Le Cap, en Afrique du Sud, franchit une étape majeure dans la transition vers une mobilité urbaine décarbonée. La ville a lancé une flotte de minibus électriques destinés au transport en commun, une initiative qui résonne bien au-delà des frontières sud-africaines et interpelle les métropoles africaines sur la faisabilité et les bénéfices d’une transition énergétique dans le secteur des transports.
Cette décision intervient dans un contexte où les villes africaines, confrontées à une croissance urbaine exponentielle et à des défis de pollution atmosphérique, cherchent des solutions de mobilité durables et inclusives. Le Cap, avec ses 4 millions d’habitants, figure parmi les plus grandes agglomérations du continent et joue souvent un rôle de laboratoire pour les innovations urbaines.
Un modèle d’électrification progressive
Le recours aux e-buses répond à plusieurs objectifs simultanés : réduire les émissions de gaz à effet de serre, améliorer la qualité de l’air dans les zones densément peuplées, et proposer un transport en commun plus silencieux et efficace énergétiquement. Ces minibus électriques consomment moins d’énergie et génèrent des coûts d’exploitation potentiellement plus bas que les autobus diesel traditionnels, bien que l’investissement initial reste substantiel.
L’initiative capoise s’inscrit dans une dynamique continentale plus large. Plusieurs villes africaines, du Caire à Lagos en passant par Nairobi, explorent ou testent des solutions similaires. Cependant, les défis restent importants : développement d’infrastructures de recharge, coûts de batterie, et disponibilité d’électricité fiable constituent autant de goulots.

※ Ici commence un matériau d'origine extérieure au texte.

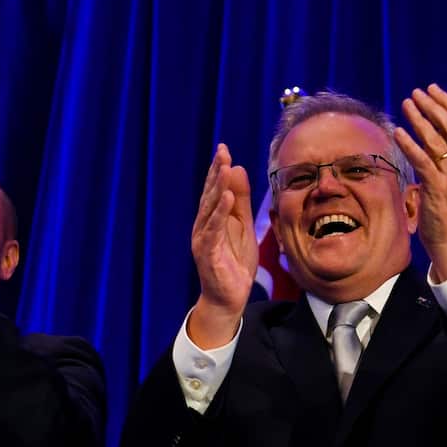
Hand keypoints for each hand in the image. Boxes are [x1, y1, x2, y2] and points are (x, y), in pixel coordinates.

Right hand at [187, 144, 256, 348]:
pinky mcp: (208, 254)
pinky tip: (227, 198)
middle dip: (216, 173)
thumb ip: (241, 201)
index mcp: (211, 219)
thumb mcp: (243, 226)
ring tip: (225, 168)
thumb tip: (238, 168)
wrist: (229, 298)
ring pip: (210, 210)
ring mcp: (203, 240)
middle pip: (210, 195)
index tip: (223, 148)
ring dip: (217, 188)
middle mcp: (203, 226)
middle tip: (222, 151)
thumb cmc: (234, 262)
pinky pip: (214, 230)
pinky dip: (220, 213)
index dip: (218, 169)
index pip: (214, 190)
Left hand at [394, 84, 446, 280]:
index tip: (433, 89)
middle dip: (434, 106)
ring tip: (406, 104)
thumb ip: (444, 160)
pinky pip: (423, 161)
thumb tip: (428, 138)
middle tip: (417, 92)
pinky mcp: (437, 188)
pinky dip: (410, 144)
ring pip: (437, 140)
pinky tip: (398, 132)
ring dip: (420, 119)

Implications pour l’Afrique de l’Ouest
Pour la région CEDEAO, dont la Guinée est membre, ce modèle sud-africain offre des perspectives intéressantes. Les grandes villes ouest-africaines, notamment Conakry, Dakar, Accra et Abidjan, font face à des crises de mobilité aigues : embouteillages chroniques, pollution urbaine croissante, et transport informel dominant. Une électrification progressive du parc de minibus urbains pourrait constituer une réponse à la fois climatique et sanitaire.

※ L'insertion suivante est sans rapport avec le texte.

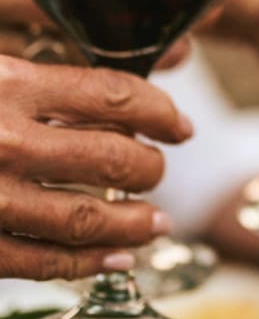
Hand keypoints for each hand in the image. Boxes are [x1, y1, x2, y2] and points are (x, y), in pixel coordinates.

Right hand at [0, 56, 192, 279]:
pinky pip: (41, 263)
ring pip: (82, 219)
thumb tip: (179, 53)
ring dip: (132, 224)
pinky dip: (87, 264)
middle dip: (148, 168)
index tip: (180, 127)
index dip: (160, 112)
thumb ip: (68, 56)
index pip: (112, 95)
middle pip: (107, 158)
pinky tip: (115, 259)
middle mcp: (3, 140)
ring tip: (157, 224)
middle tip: (157, 171)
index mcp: (11, 83)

Les institutions régionales, comme la Banque africaine de développement et la Commission de la CEDEAO, ont intégré la mobilité durable à leurs agendas. Des financements verts et des partenariats public-privé pourraient faciliter l’adoption de technologies similaires à celle du Cap dans les capitales ouest-africaines, à condition que les gouvernements définissent des cadres politiques clairs et que les capacités locales de maintenance soient développées.
Leçons et points de vigilance
L’expérience du Cap demontre qu’une transition énergétique des transports urbains est techniquement viable, même dans un contexte de contraintes économiques. Toutefois, plusieurs facteurs restent à vérifier : le taux d’adoption réel, la durée de vie opérationnelle des batteries en climat chaud, les modèles économiques de rentabilité, et l’impact sur l’emploi dans le secteur des transports routiers.
Pour les villes africaines envisageant un parcours similaire, l’implication des autorités locales, l’accès à des financements concessionnels, et le renforcement des capacités techniques demeurent critiques. La Guinée, comme d’autres pays CEDEAO, pourrait s’inspirer de cette approche en amorçant des projets pilotes dans ses principaux centres urbains, en partenariat avec des bailleurs multilatéraux et des acteurs privés du secteur technologique.
Le Cap ne résout pas à lui seul la crise de la mobilité urbaine africaine, mais elle démontre qu’une transition vers les transports décarbonés est possible et commence à produire des résultats concrets.